Dear Alan, that statement bothered me also and I’m afraid the
explanation does not explain what is happening. I have always looked
upon the process in a rather simple way. Since molecules are always
in motion, the addition of heat,however small, will increase the
velocity of the molecules in both sheets of metal. At a certain
point (tempature) the velocity of these molecules will permit some
to escape from the surface and if there is no barrier between the
two surfaces, such as air or an oxide of a metal, these molecules
can intermingle with each other and thereby create a bond. The
burnishing creates that intimacy of contact which permits this
intermingling of enough molecules to effect this attachment. This is
not like the fusion metals which takes place in creating a billet for
mokume gane technique.

I know this may be a simple explanation and may not be entirely
scientific, but it helps me understand the process.
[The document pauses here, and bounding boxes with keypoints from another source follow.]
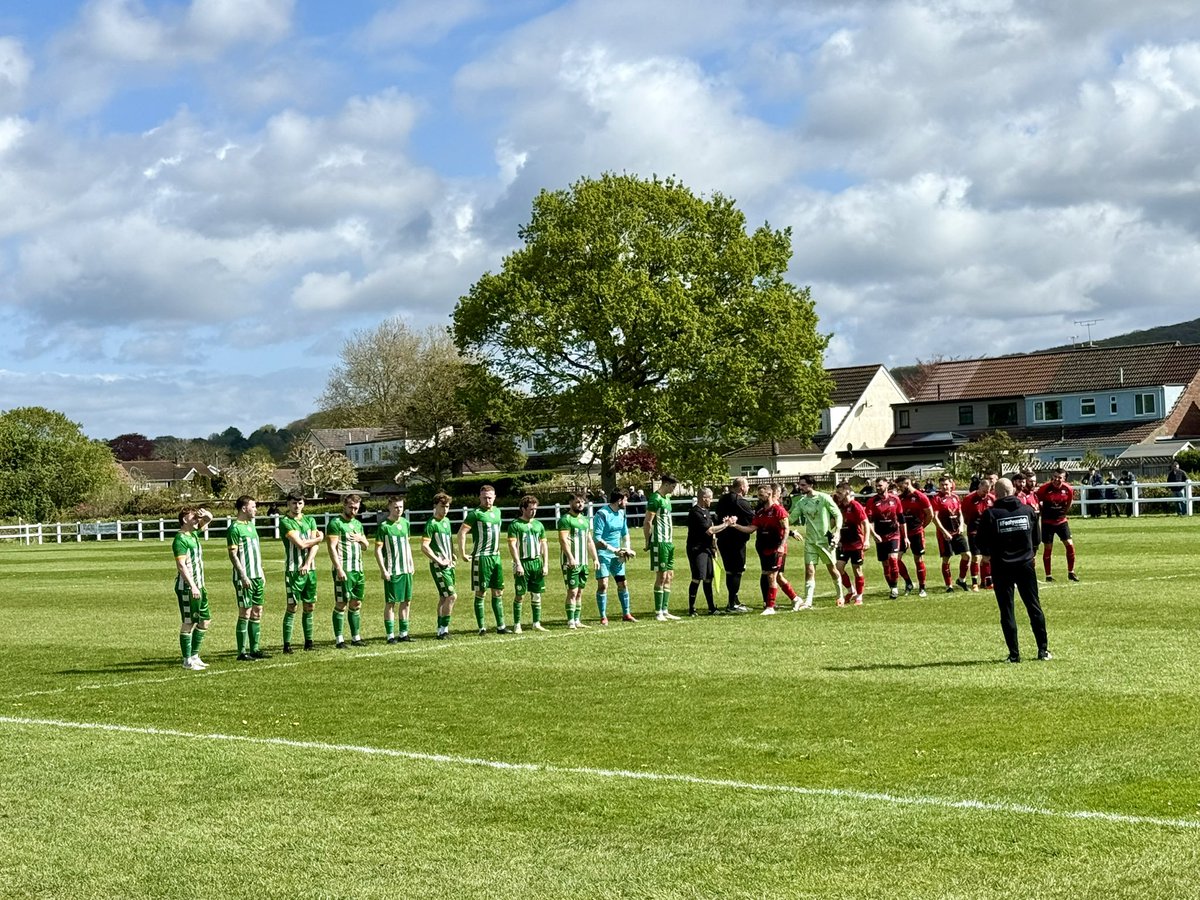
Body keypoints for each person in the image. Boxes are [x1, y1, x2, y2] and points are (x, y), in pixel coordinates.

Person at [977, 477, 1050, 663]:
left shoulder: (990, 514)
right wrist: (1030, 554)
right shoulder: (1028, 511)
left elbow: (981, 543)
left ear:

Perhaps our
resident scientist John can offer an explanation. Joe Dule


#8
 This is not like the fusion metals which takes place in creating a
billet for mokume gane technique.

Joe I must disagree, this is exactly the process that is used in
diffusion mokume gane the only difference is the time is longer and
temperature is higher to create a stronger bond. The pressure is
provided by bolts or wires instead of a burnisher. The higher temp
and the longer time help to overcome the presence of oxides that are
present on lower karat alloys and base metals but it is the same
process on an molecular scale.

Jim.


#9
 Joe I must disagree, this is exactly the process that is used in
diffusion mokume gane the only difference is the time is longer
and temperature is higher to create a stronger bond. 

Dear Jim, Thank you for the explanation and I accept your
correction. My feeling was that an oxide barrier does prevent the
diffusion of atoms between the metals in the Keum Boo technique and
therefore requires the use of pure metals, or alloys without the
inclusion of base metals. I have keum booed 18K, 14K and 12K alloys
quite readily as long as no base metal was a part of the alloy. But
I have not been able to bond commercially prepared gold alloys by
the low heat and burnishing technique. Though C.L. Brain has
indicated that the attachment of Gold sheet to a billet of silver is
different in the Doublee technique is different from that which
occurs in Keum Boo, I have always felt it to be quite similar.

Thanks for the explanation of why we are able to overcome the oxide
barrier in doing Mokume gane but not Keum Boo. Joe Dule


#10

Thanks to Jim, Peter, Jayne, Joe, Mark, Pam, and the others who took
the time to clarify the fascinating process of diffusion bonding
which we have come to call Keum-Boo. No matter how much I learn
about precious metals, I am still awed at what they can do.